Prompt: Repeat the text of the data below line for line, without changing anything. Leave the pictures out of your answer.

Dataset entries
▼
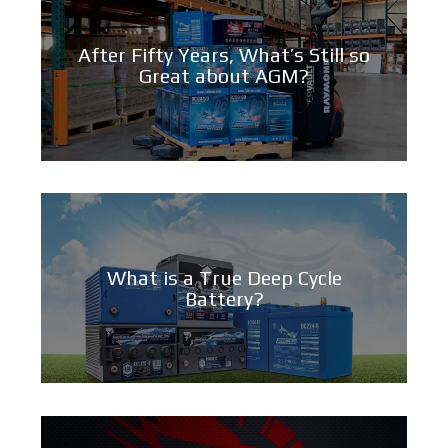
After Fifty Years, What’s Still so
Great about AGM?
What is a True Deep Cycle
Battery?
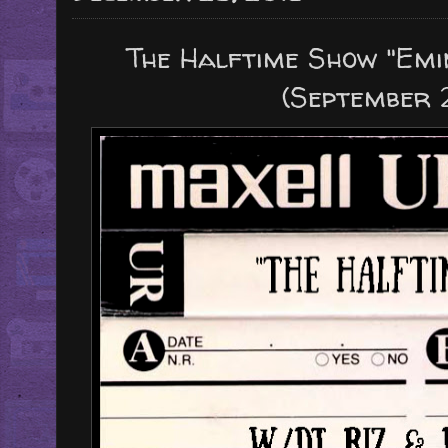
The Halftime Show "Emi
(September 2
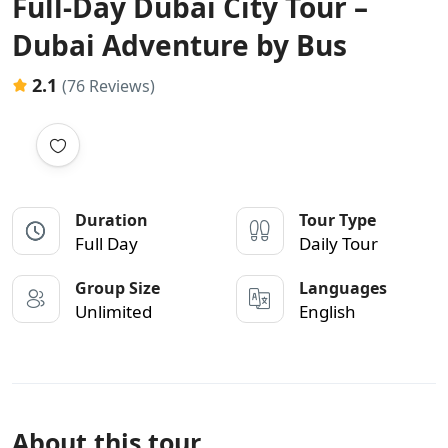
Full-Day Dubai City Tour –
Dubai Adventure by Bus
2.1
(76 Reviews)
Duration
Tour Type
Full Day
Daily Tour
Group Size
Languages
Unlimited
English
About this tour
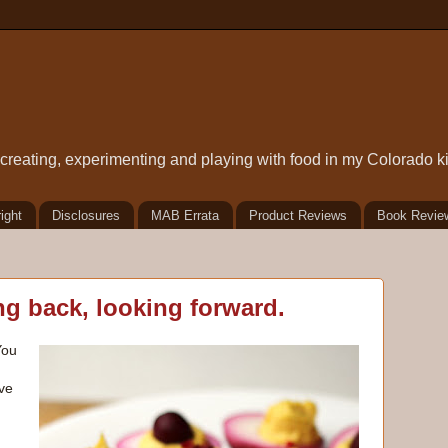
t creating, experimenting and playing with food in my Colorado k
ight
Disclosures
MAB Errata
Product Reviews
Book Revie
g back, looking forward.
You
ve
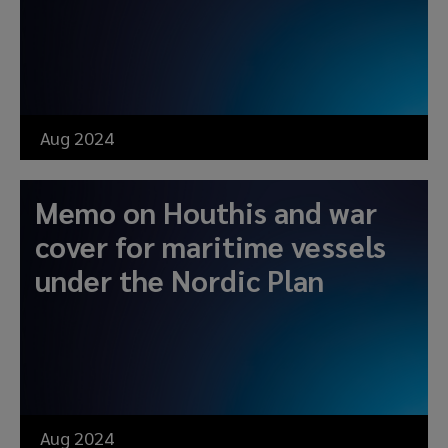
Aug 2024
Memo on Houthis and war
cover for maritime vessels
under the Nordic Plan
Aug 2024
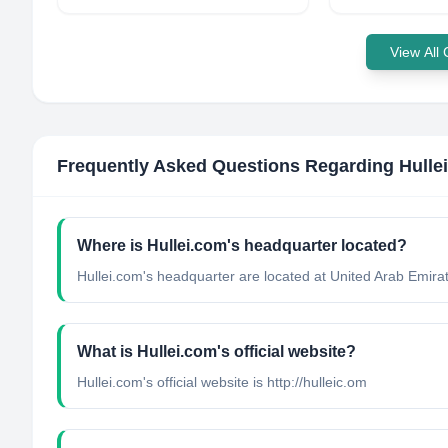
View All
Frequently Asked Questions Regarding
Hulle
Where is Hullei.com's headquarter located?
Hullei.com's headquarter are located at United Arab Emira
What is Hullei.com's official website?
Hullei.com's official website is http://hulleic.om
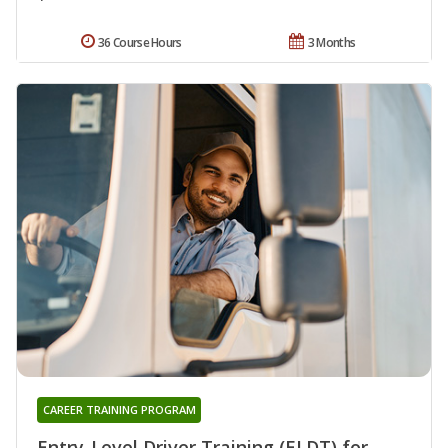
36 Course Hours
3 Months
CAREER TRAINING PROGRAM
Entry-Level Driver Training (ELDT) for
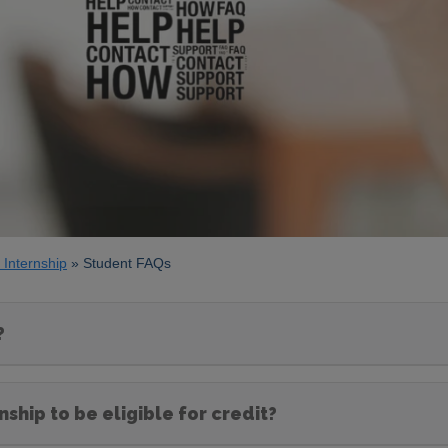
 Internship
Student FAQs
?
ship to be eligible for credit?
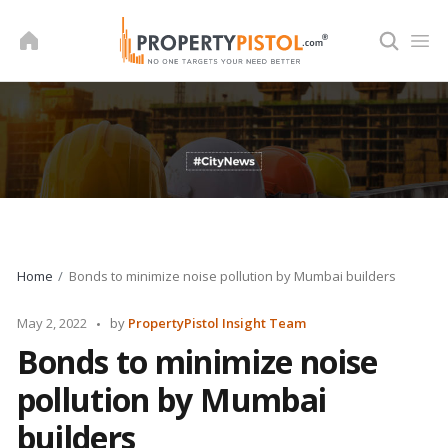
Skip
to
content
Home
Bonds to minimize noise pollution by Mumbai builders
Posted
May 2, 2022
by
PropertyPistol Insight Team
by
Bonds to minimize noise
pollution by Mumbai
builders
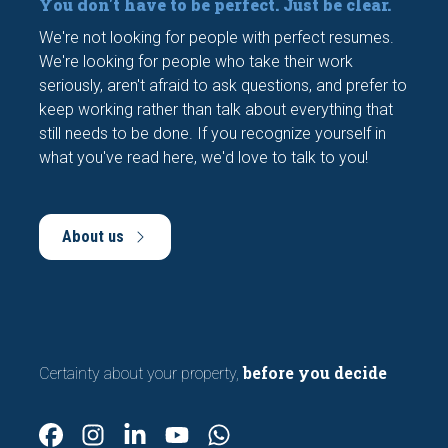
You don't have to be perfect. Just be clear.
We're not looking for people with perfect resumes.
We're looking for people who take their work
seriously, aren't afraid to ask questions, and prefer to
keep working rather than talk about everything that
still needs to be done. If you recognize yourself in
what you've read here, we'd love to talk to you!
About us
before you decide
Certainty about your property,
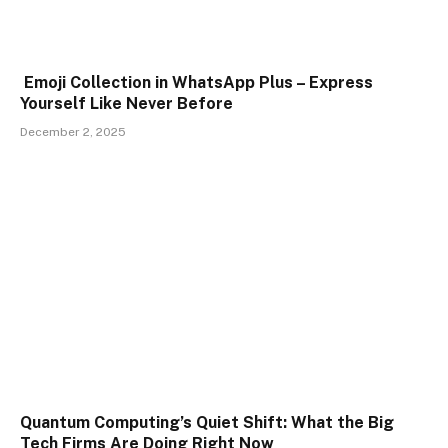
Emoji Collection in WhatsApp Plus – Express
Yourself Like Never Before
December 2, 2025
Quantum Computing’s Quiet Shift: What the Big
Tech Firms Are Doing Right Now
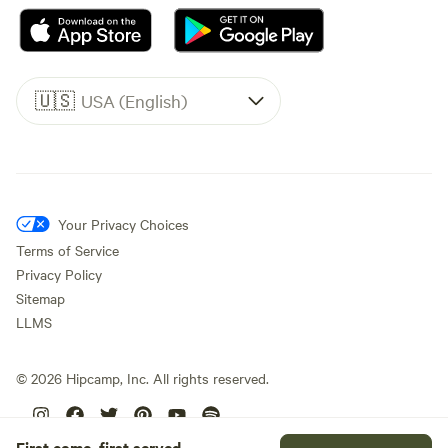
🇺🇸
USA (English)
Your Privacy Choices
Terms of Service
Privacy Policy
Sitemap
LLMS
©
2026
Hipcamp, Inc. All rights reserved.
First come, first served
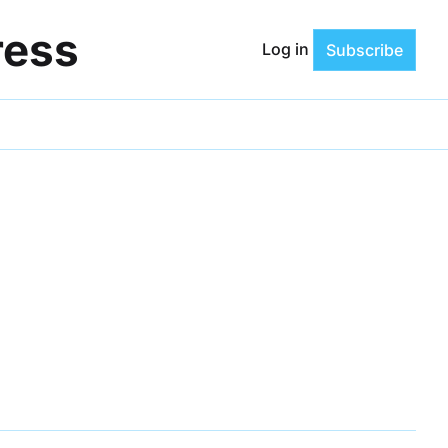
ress
Log in
Subscribe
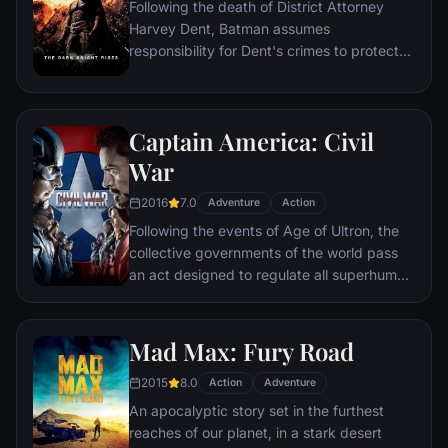
Following the death of District Attorney
global adventure.
Harvey Dent, Batman assumes
responsibility for Dent's crimes to protect
the late attorney's reputation and is
subsequently hunted by the Gotham City
Police Department. Eight years later,
Captain America: Civil
Batman encounters the mysterious Selina
Kyle and the villainous Bane, a new terrorist
War
leader who overwhelms Gotham's finest.
2016
7.0
The Dark Knight resurfaces to protect a
Adventure
Action
city that has branded him an enemy.
Following the events of Age of Ultron, the
collective governments of the world pass
an act designed to regulate all superhuman
activity. This polarizes opinion amongst the
Avengers, causing two factions to side with
Iron Man or Captain America, which causes
Mad Max: Fury Road
an epic battle between former allies.
2015
8.0
Action
Adventure
An apocalyptic story set in the furthest
reaches of our planet, in a stark desert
▲
Reply to the exercise:
After Fifty Years, What’s Still so
Great about AGM?
What is a True Deep Cycle
Battery?
The Halftime Show "Emi
(September 2
Full-Day Dubai City Tour –
Dubai Adventure by Bus
2.1
(76 Reviews)
Duration
Tour Type
Full Day
Daily Tour
Group Size
Languages
Unlimited
English
About this tour
t creating, experimenting and playing with food in my Colorado k
ight
Disclosures
MAB Errata
Product Reviews
Book Revie
g back, looking forward.
You
ve
Aug 2024
Memo on Houthis and war
cover for maritime vessels
under the Nordic Plan
Aug 2024
View All
Frequently Asked Questions Regarding
Hulle
Where is Hullei.com's headquarter located?
Hullei.com's headquarter are located at United Arab Emira
What is Hullei.com's official website?
Hullei.com's official website is http://hulleic.om
36 Course Hours
3 Months
CAREER TRAINING PROGRAM
Entry-Level Driver Training (ELDT) for
 Internship
Student FAQs
?
ship to be eligible for credit?
Skip
to
content
Home
Bonds to minimize noise pollution by Mumbai builders
Posted
May 2, 2022
by
PropertyPistol Insight Team
by
Bonds to minimize noise
pollution by Mumbai
builders
You don't have to be perfect. Just be clear.
We're not looking for people with perfect resumes.
We're looking for people who take their work
seriously, aren't afraid to ask questions, and prefer to
keep working rather than talk about everything that
still needs to be done. If you recognize yourself in
what you've read here, we'd love to talk to you!
About us
before you decide
Certainty about your property,
Emoji Collection in WhatsApp Plus – Express
Yourself Like Never Before
December 2, 2025
Quantum Computing’s Quiet Shift: What the Big
Tech Firms Are Doing Right Now
🇺🇸
USA (English)
Your Privacy Choices
Terms of Service
Privacy Policy
Sitemap
LLMS
©
2026
Hipcamp, Inc. All rights reserved.
First come, first served
ress
Log in
Subscribe
Following the death of District Attorney
global adventure.
Harvey Dent, Batman assumes
responsibility for Dent's crimes to protect
the late attorney's reputation and is
subsequently hunted by the Gotham City
Police Department. Eight years later,
Captain America: Civil
Batman encounters the mysterious Selina
Kyle and the villainous Bane, a new terrorist
War
leader who overwhelms Gotham's finest.
2016
7.0
The Dark Knight resurfaces to protect a
Adventure
Action
city that has branded him an enemy.
Following the events of Age of Ultron, the
collective governments of the world pass
an act designed to regulate all superhuman
activity. This polarizes opinion amongst the
Avengers, causing two factions to side with
Iron Man or Captain America, which causes
Mad Max: Fury Road
an epic battle between former allies.
2015
8.0
Action
Adventure
An apocalyptic story set in the furthest
reaches of our planet, in a stark desert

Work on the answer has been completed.